Alejandro Haiducovich, a Geo spokesman, didn’t respond to phone calls and e-mail messages seeking comment on the possibility of writedowns and the performance of their bonds. Eugenio Garza y Garza, Javer’s chief executive officer, said by e-mail that his company is “not contemplating any writedowns.”
Vania Fueyo, an investor relations official at Homex, said her company is “confident in the quality and location” of its land reserves and doesn’t expect writedowns.
“It’s not worth selling now,” Omar Zeolla, an analyst at Oppenheimer & Co., said in a telephone interview from New York. “The biggest homebuilders represent between 25 and 30 percent of the market. They’re an important group, and the government wants to keep cutting down the housing deficit. That’s still positive.”
Charles de Quinsonas, a credit analyst at Spread Research, says it’s too early to make an investment decision because the impact of the government’s policy on the homebuilders is still unknown.
“The fears are coming from the government,” de Quinsonas said by telephone from Lyon, France. “We don’t know what’s going to happen.”
The extra yield investors demand to own Mexican dollar bonds instead of Treasuries fell two basis points, or 0.02 percentage point, to 180 basis points at 2:50 p.m. in New York, according to JPMorgan Chase & Co.

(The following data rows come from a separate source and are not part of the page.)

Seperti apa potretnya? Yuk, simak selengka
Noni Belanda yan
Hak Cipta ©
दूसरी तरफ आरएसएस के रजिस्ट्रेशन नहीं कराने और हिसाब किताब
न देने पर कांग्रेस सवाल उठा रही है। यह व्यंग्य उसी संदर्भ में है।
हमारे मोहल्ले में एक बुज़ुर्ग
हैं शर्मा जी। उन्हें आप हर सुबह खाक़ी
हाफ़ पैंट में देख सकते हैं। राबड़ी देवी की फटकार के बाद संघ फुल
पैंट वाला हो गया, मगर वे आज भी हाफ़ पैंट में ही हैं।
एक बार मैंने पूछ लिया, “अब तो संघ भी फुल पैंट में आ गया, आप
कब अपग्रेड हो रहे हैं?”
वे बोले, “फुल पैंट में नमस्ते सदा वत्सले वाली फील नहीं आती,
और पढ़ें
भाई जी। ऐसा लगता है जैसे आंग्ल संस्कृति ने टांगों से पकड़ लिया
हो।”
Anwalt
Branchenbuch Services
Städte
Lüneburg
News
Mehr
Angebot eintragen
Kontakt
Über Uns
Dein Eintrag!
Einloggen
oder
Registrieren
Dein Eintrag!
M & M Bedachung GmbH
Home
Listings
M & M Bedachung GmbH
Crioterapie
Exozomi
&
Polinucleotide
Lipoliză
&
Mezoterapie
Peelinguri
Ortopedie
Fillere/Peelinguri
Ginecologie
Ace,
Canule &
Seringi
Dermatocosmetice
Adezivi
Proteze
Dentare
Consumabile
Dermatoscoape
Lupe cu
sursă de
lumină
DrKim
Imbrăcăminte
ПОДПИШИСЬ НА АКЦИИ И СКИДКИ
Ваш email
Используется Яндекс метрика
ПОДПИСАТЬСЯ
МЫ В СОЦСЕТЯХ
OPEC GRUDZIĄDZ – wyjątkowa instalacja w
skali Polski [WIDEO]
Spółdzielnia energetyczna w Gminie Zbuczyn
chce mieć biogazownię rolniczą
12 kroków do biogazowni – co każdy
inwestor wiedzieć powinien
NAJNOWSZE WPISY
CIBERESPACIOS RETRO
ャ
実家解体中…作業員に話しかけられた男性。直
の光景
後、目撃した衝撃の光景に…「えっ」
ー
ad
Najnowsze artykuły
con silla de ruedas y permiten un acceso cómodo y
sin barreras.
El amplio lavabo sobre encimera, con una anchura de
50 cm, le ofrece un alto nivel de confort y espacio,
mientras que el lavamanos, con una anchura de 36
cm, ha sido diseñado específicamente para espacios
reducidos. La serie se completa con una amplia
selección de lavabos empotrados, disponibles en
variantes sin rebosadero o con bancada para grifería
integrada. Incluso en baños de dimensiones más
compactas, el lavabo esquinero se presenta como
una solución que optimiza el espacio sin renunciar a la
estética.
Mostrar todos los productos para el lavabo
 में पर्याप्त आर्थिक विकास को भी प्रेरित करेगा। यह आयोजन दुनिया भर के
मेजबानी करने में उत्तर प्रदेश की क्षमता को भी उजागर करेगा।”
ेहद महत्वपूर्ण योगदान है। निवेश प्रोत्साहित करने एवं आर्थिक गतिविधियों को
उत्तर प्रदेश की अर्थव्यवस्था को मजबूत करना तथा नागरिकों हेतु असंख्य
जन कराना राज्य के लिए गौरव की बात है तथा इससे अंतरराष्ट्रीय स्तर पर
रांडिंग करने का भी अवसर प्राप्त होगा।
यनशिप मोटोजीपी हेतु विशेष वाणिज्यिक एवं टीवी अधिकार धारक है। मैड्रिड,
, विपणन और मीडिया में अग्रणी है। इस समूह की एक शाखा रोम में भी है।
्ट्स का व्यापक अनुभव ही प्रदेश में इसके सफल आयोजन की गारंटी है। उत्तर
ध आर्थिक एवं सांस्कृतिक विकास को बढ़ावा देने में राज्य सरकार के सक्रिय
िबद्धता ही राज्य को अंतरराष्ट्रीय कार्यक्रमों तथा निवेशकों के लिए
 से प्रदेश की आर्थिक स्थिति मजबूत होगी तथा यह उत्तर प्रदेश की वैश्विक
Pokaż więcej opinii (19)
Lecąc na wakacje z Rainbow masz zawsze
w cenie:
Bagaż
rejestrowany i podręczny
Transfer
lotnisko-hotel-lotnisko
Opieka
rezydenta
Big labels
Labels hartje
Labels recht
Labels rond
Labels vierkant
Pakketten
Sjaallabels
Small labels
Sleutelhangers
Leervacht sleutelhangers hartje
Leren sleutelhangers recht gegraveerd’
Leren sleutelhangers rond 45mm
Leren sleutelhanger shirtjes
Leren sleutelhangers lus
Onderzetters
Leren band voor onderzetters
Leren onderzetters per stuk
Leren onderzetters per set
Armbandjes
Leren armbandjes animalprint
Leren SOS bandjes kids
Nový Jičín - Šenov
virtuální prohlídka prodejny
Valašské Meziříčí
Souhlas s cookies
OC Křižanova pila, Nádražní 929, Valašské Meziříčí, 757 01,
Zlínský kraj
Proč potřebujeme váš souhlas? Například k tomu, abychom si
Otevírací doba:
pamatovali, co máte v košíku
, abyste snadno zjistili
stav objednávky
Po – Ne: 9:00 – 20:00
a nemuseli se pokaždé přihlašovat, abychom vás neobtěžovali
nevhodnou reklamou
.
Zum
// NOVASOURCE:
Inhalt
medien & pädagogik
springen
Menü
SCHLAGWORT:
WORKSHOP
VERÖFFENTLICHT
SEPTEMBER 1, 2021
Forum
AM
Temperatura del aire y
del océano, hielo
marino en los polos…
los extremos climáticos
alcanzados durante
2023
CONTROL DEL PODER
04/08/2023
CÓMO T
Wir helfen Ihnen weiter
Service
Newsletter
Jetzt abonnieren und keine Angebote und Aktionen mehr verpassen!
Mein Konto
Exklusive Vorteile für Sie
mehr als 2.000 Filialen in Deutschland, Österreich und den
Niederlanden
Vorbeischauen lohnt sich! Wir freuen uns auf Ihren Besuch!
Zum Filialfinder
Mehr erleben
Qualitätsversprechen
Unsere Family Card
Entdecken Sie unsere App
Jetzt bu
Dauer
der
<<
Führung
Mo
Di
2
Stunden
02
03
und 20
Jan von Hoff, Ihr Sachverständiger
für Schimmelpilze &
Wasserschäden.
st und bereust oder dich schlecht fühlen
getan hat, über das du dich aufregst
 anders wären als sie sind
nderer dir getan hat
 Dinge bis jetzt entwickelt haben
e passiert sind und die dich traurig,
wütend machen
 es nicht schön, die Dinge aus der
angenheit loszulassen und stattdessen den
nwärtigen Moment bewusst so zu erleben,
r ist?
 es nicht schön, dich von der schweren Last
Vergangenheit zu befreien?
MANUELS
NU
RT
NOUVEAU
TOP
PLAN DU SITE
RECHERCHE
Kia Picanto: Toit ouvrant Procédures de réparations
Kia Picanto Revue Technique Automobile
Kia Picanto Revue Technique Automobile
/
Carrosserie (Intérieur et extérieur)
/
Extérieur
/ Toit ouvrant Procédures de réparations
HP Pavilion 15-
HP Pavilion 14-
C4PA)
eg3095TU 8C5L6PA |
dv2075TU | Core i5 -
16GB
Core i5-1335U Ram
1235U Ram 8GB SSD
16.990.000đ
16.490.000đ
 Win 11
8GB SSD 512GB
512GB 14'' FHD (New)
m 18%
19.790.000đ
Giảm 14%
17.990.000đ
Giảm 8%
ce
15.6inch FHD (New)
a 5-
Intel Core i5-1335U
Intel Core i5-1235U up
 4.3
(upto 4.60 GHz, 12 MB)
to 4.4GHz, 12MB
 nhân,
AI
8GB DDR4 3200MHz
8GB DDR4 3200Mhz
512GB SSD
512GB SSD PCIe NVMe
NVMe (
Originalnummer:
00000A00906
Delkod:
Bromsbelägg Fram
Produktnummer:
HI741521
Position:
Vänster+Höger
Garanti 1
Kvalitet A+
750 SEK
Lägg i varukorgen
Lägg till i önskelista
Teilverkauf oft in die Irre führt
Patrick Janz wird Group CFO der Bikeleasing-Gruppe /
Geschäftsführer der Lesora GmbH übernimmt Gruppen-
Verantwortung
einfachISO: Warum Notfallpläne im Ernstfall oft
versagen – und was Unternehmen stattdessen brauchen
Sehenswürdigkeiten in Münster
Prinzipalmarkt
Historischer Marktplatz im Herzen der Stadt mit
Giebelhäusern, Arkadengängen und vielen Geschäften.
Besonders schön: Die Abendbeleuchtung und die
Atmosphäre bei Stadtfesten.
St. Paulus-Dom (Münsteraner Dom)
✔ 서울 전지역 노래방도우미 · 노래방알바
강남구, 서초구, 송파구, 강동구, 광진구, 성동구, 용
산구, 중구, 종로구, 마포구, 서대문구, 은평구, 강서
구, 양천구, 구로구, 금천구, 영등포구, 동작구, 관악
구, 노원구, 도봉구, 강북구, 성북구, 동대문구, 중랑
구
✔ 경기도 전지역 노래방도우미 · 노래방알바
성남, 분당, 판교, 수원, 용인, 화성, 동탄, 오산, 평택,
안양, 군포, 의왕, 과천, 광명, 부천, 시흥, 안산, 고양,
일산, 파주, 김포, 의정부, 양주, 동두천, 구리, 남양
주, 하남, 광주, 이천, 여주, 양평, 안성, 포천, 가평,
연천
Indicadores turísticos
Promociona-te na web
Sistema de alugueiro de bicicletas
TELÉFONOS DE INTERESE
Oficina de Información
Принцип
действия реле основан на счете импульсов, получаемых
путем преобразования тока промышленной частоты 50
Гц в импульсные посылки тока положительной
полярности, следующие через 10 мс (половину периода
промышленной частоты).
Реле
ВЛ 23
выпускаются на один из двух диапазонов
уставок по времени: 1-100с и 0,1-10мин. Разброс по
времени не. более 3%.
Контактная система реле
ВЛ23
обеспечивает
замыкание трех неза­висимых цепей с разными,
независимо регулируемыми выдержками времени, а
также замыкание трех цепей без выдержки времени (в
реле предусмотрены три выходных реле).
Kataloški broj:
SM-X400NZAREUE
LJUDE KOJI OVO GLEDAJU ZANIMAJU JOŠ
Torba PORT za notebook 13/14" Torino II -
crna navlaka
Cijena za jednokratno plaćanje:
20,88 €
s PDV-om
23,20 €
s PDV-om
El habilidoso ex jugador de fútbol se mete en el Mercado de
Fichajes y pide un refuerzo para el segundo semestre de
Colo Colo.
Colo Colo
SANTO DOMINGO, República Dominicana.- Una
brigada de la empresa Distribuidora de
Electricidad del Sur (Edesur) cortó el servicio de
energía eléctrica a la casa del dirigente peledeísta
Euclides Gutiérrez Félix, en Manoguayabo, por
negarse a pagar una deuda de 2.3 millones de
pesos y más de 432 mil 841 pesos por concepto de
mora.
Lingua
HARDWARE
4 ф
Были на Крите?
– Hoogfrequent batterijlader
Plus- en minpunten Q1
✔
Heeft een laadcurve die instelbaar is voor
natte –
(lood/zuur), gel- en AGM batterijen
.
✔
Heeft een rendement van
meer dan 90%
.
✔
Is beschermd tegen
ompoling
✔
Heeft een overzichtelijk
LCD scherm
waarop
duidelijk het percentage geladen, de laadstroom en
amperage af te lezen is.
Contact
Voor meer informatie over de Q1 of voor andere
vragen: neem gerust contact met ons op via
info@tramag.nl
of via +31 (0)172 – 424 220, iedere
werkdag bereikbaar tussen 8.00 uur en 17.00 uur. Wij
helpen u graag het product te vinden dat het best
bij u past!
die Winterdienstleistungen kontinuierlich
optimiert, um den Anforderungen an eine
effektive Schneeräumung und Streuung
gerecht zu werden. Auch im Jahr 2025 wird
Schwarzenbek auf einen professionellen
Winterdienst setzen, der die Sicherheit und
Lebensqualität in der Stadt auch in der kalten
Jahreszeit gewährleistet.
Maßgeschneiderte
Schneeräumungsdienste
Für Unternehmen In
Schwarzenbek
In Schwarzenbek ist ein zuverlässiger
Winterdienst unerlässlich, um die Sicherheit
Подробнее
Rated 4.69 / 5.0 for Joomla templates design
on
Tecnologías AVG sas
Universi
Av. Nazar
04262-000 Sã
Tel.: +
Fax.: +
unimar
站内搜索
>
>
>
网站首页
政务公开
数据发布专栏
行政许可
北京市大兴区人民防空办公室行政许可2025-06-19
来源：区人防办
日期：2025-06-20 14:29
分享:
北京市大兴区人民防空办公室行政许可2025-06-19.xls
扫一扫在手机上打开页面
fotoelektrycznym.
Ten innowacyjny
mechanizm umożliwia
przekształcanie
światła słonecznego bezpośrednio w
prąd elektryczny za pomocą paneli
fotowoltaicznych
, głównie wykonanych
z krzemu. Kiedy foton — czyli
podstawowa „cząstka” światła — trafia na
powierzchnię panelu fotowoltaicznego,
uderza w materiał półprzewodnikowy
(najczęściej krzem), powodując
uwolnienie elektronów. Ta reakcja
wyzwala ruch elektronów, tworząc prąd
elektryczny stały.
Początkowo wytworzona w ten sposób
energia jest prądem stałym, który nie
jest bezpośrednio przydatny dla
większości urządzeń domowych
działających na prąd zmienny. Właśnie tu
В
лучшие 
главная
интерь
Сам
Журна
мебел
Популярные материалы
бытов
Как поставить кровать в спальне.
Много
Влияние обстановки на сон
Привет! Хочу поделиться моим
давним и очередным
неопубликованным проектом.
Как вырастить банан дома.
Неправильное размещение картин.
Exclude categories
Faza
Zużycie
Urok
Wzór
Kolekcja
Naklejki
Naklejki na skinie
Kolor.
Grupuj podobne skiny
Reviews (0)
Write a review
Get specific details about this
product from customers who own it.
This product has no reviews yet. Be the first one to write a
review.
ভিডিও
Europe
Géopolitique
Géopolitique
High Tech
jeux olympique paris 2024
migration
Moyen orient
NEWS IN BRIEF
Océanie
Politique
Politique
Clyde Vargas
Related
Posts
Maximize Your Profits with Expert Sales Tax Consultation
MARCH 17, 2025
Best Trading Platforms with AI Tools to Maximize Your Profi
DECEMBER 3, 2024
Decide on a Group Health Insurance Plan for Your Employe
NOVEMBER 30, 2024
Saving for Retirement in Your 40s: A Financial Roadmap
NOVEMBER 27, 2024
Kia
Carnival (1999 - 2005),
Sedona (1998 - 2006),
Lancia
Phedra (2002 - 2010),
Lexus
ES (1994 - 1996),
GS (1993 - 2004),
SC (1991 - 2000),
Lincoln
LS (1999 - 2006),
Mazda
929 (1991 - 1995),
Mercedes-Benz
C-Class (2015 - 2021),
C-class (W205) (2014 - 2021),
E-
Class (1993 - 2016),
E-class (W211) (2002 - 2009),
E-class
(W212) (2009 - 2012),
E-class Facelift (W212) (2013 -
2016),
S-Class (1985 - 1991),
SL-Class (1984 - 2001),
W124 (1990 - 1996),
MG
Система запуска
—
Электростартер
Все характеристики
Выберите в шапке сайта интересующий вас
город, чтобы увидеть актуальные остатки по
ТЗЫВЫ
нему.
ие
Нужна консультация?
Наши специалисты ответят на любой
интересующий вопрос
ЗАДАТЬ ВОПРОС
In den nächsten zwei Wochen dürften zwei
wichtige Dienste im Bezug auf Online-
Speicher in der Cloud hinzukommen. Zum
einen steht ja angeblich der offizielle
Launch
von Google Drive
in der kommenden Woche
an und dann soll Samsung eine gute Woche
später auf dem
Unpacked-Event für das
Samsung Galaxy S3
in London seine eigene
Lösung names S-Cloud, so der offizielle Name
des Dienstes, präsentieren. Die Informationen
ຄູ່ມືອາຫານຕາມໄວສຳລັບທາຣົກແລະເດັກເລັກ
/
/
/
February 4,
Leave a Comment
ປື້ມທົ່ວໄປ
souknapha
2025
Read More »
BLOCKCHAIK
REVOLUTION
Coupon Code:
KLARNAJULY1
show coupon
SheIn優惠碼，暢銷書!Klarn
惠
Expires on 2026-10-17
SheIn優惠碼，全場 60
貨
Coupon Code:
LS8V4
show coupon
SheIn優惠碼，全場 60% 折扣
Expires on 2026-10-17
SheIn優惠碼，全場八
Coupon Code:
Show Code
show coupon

The cost to protect Mexican debt against non-payment for five years with credit-default swaps fell one basis point to 103 basis points, according to data compiled by Bloomberg. Credit- default swaps pay the buyer face value if the issuer fails to comply with debt agreements.
The peso strengthened 0.6 percent to 12.7619 per U.S. dollar.
Urbi, which has lost three-fourths of its market value in the past year, will report negative free cash flow to equity for the fourth quarter of 2012, according to a company official with direct knowledge of the matter.
The amount of cash generated in the fourth quarter that can be paid to the company’s owners after expenses, reinvestments and debt repayments will be similar to the third quarter, when the homebuilder had negative 152.3 million pesos ($12 million) in free cash flow to equity, according to the official. Sales will be in the lower end of the company’s 3 billion peso to 4 billion peso projection, said the person, who asked not to be identified because the information is private.
Urbi’s stock has tumbled 37 percent in the past month.
Greylock’s Moreno says land writedowns are already factored into his wager on the sector.
“We’re expecting those writedowns,” Moreno said. “With debt trading at 80 cents and the equity trading at a fraction of the value that it was a couple years ago, it’s all about taking advantage of guys that are throwing in the towel.”